Anastasia ChernyavskyUntitled (20XX)

This image is fucking wonderful.

It’s also asynchronous with the rest of Chernyavsky’s work–which is muddled and features editing driven more by parental affection and a desire to bolster comparisons with Sally Mann any less by any demonstrably incisive curation.

However, I’m not as interested in commenting on all that. Instead, I’d like to address something else.

When it crossed my dash, this image was presented with the following attribution:

formerlyuncredited:

Anastasia Chernyavsky

Please do NOT reblog on sex/porn-blogs, only art photography blogs please.

Forgive me if I stumble here… but, while I feel both ill-equipped to articulate my objections, such no sex/porn blog caveats REALLY perturb the goddamn fucking shit out of me.

Although ideologically I take issue with copyright laws, it’s not that part of it that bothers me. Generally folks who are assholes about copyright laws tend to belong in the same category as bands who are assholes about file sharing, i.e. they fucking suck shit through a goddamn tube. But sure, if you don’t want your work posted anywhere without explicit written permission, that is absolutely the progenitor’s prerogative.

The part of it relating to either the tendency for stereotypical porn blogs to strip attribution/captions; or, worse: for entitled shitheads to project their creepy fantasies onto the images, is a reasonable motive for adding such a caveat.

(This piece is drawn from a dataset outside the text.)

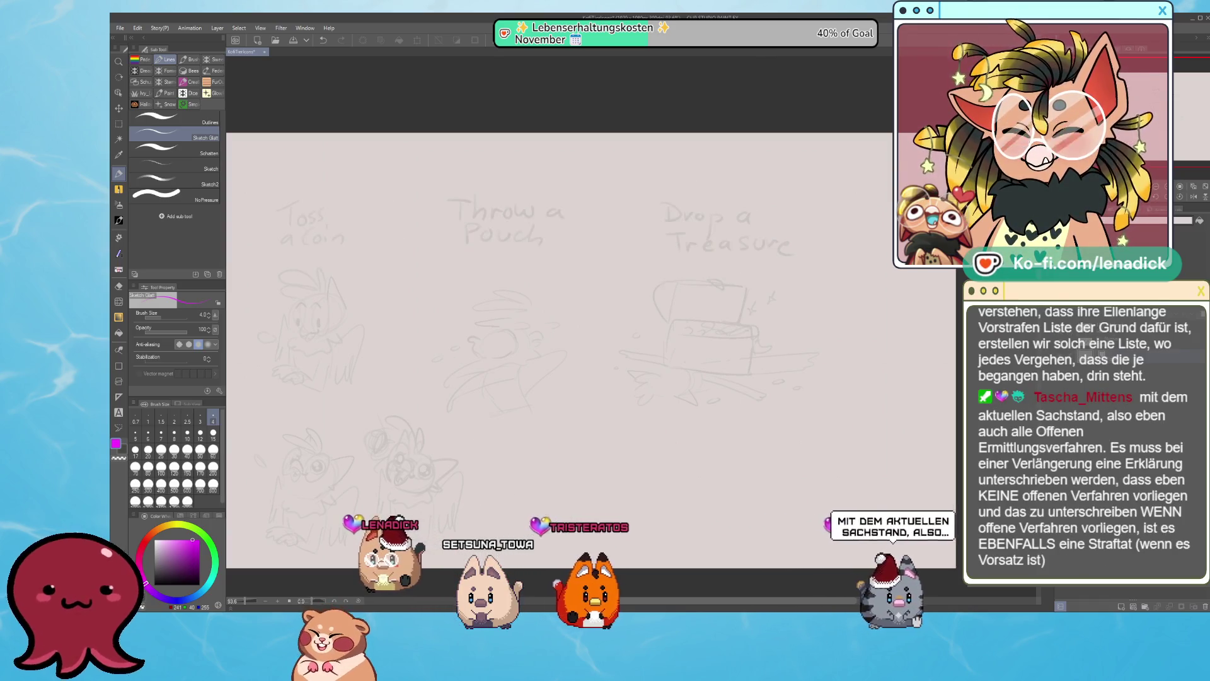
key("ctrl+h")
key("ctrl+h")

And by reasonable I mean I can’t really dispute it without sounding all #NotAllPorn/SexBlogs.

What irks me is this caveat is seeming tacked on as an afterthought meant to fill in gaps resulting from lazy and/or shoddy conceptualization.

First, there’s the question of what constitutes porn. In mid-1890’s Vienna, Klimt’s paintings were deemed pornographic. Same with Sally Mann and literally hundreds of other artists through history.

Similar to the exponential rate of technological advancement, the waiting period between art being deemed a pornographic outlier and it’s subsequent acceptance as art is shortening.

Which begs the question what the fuck is pornography even? The most insightful and compelling handling of the subject I’ve ever seen is Beatrix Preciado’s Museums, Urban Detritus and Pornography. (Note: for the purposes of this blog, I generally use the term ‘pornography’ in relationship to prurient and/or obscene materials without any sort of judgment with regards to merit and ‘porn’ in regards to prurient and/or obscene materials the creation of which is driven primarily by the profit motive.)

There are entirely too many Tumblr image makers who produce work motivated primarily by a profit motive–be it monetary or reputational–who although their work is porn dictate that the work not be reblogged to porn/sex blogs. (I’ve little but two big middle fingers and an emphatic fuck you to such wankers.)

Ultimately, my biggest objects is the simple fact that although it is never entirely possible to create an image that participates in the definition of the context within which it is viewed by an audience, all good and meritorious–by virtue of being good and meritorious, shapes enough of the context w/r/t how it is viewed/read that it will never suffer by juxtaposition with lesser/baser work.

So yeah, while I respect matters of consent more than just about anything, I’m calling bullshit. High art vs. low art snobbery is just as bad, if not worse than fucking puritanical prudishness–because art folks really oughta know better.

Lastly, the attachment of the caveat to the above image particularly ruffles my feathers because I see zero indication that the author of the work felt a burning desire to clarify that her work isn’t porn. Hell, it’s not even pornographic.

Thus, someone along the way felt the need to impose their own moral imperative on the work. And that pisses me off because this work not only doesn’t need such bullshit projections, it has no room for them.